Enough with the checks, let’s go already!

Okay okay! You can upgrade via CLI or via the GUI; I opted for the GUI. Navigate to Help > About this Cluster and click the upgrade button. Browse to the image which should still be on /ifs/data and click submit. It will start loading the image and return a nice display with the available upgrade types:

Screen displaying the available Isilon OneFS upgrade types

There are two major options: a simultaneous upgrade and a rolling upgrade. The first one will upgrade all nodes at the same time, but your data will not be available during this upgrade since all nodes will be down. The latter (a rolling upgrade) will upgrade the Isilon grid node by node: this means the upgrade process as a whole will take longer but your data is always available. Keep in mind a rolling upgrade might not be possible in all OneFS releases; anything older than 7.0.0 only does big-bang upgrades.

With rolling upgrades you have some TCP options. Keep in mind a node needs to reboot so user sessions on that node will be terminated. Depending on the application and protocol (NFS or SMB) this might be disruptive to the end-user. If you know all those user sessions are relatively short-lived, you could choose to wait for them to expire on their own instead of forcefully terminating them.  The downside is that if the user session does not expire before the time-out specified is reached, the upgrade will fail. In my upgrade scenario I cannot wait for the TCP sessions to expire on their own so I chose to terminate them straight away.

The final option is whether you want to manually control when a node reboots or to let the upgrade process just immediately reboot once the OneFS upgrade has completed. I chose the manual option just because I wanted to see what that dialog looks like…

Isilon OneFS upgrade reboot node dialog
Mystery solved…

The node you’re connected to will be upgraded and rebooted last. This will invalidate your SSH session and/or GUI session. After logging back in, run either an isi stat or look in the upper right corner for the Isilon OneFS version.

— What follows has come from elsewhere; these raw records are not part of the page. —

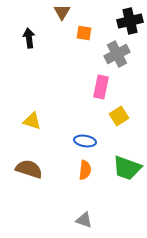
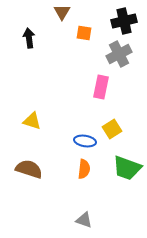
black cross: moved 6 px left
gray cross: moved 2 px right
yellow square: moved 7 px left, 13 px down
orange semicircle: moved 1 px left, 1 px up
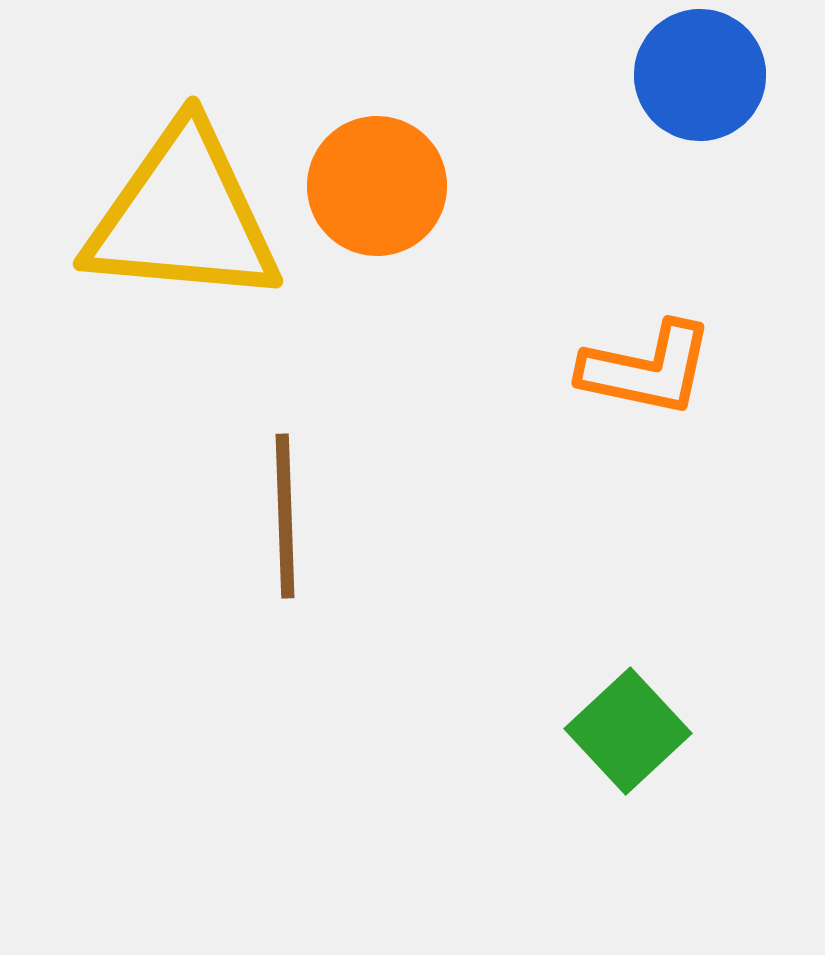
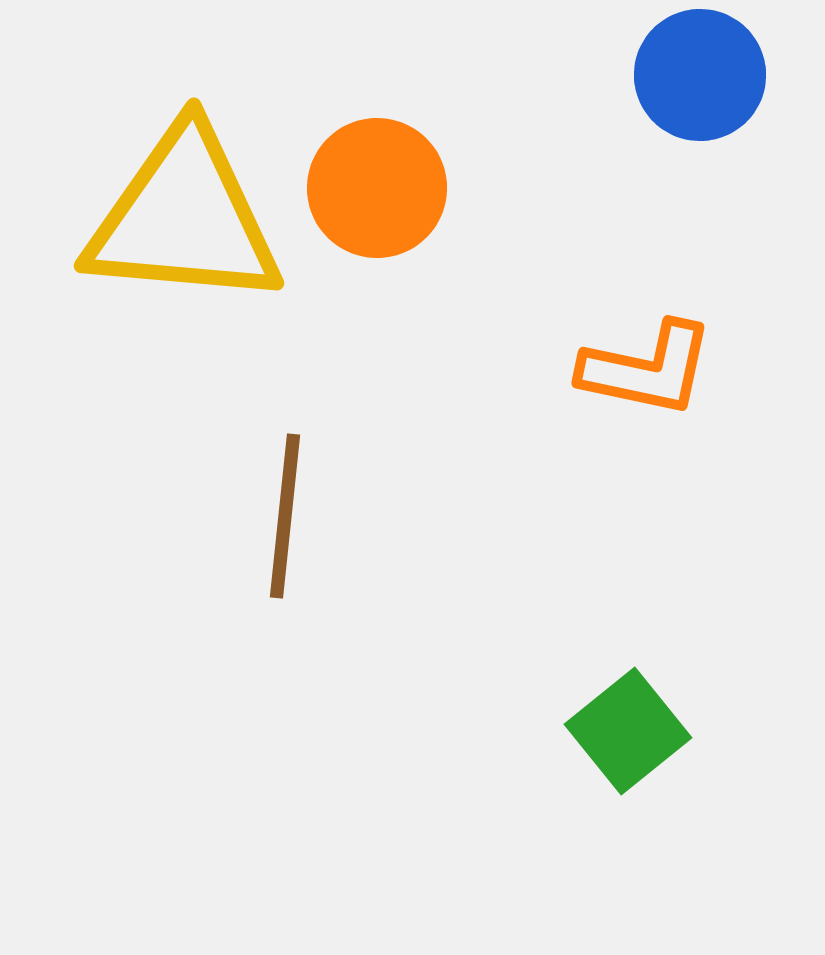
orange circle: moved 2 px down
yellow triangle: moved 1 px right, 2 px down
brown line: rotated 8 degrees clockwise
green square: rotated 4 degrees clockwise
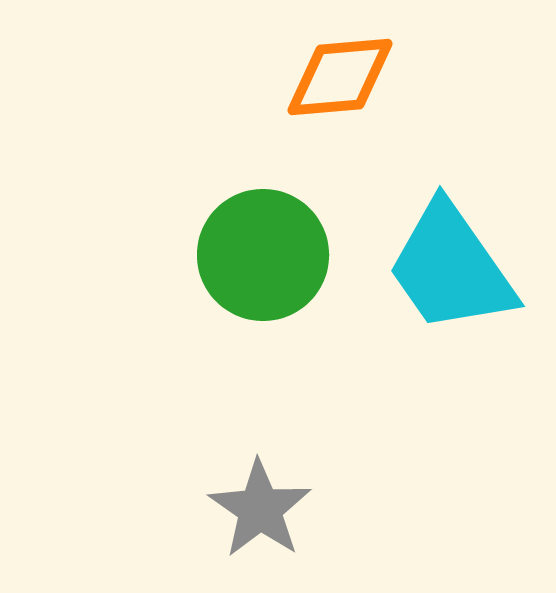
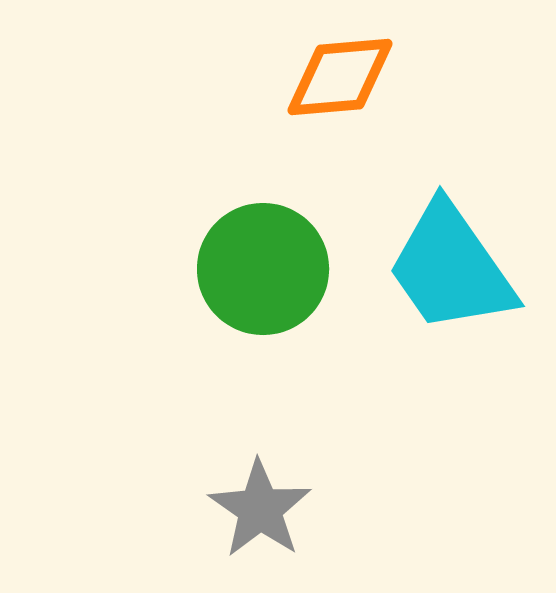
green circle: moved 14 px down
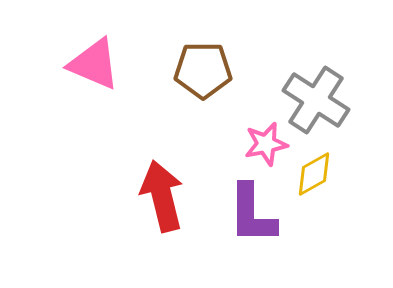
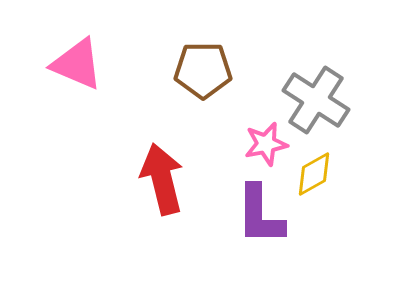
pink triangle: moved 17 px left
red arrow: moved 17 px up
purple L-shape: moved 8 px right, 1 px down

It should be the new version and your Isilon cluster should be healthy and green. There will be a number of jobs running (for example MediaScan): this is normal and your data is available.

Final steps

We’re almost there. You’ve already confirmed that the cluster is healthy. Remove the Isilon OneFS upgrade package from /ifs/data. As a final step, make sure EMC knows about your upgrade by running the Isilon Gather processes, either from CLI with isi_gather_info or in the GUI via Help > About this Cluster. This uploads the latest logfiles to EMC. Once that’s done: congratulations, you’ve just performed an Isilon OneFS upgrade! Peanuts, right?

While you’re at it, you might want to upgrade the Isilon node firmware or upgrade InsightIQ. Or leave a question or comment, it’s free!

  • dynamox

    Excellent post Jon.

    one note: OneFS 6.5 can be upgraded in-family just like 7.x (rolling upgrade) , it’s when you are upgrading between families (6.5>7.x) that’s when you have to schedule complete outage.

    Another note for folks that are reading this, make sure that CIFS clients connect to a pool that uses “Static” IP Allocation and “Dynamic” for NFS clients. This is very important during upgrades as IP configured in Static pool will simply go away when node reboots where IP configured in Dynamic pool will transition to another nodes in the cluster.

    • Jon Klaus

      Thanks Sergey and excellent addition!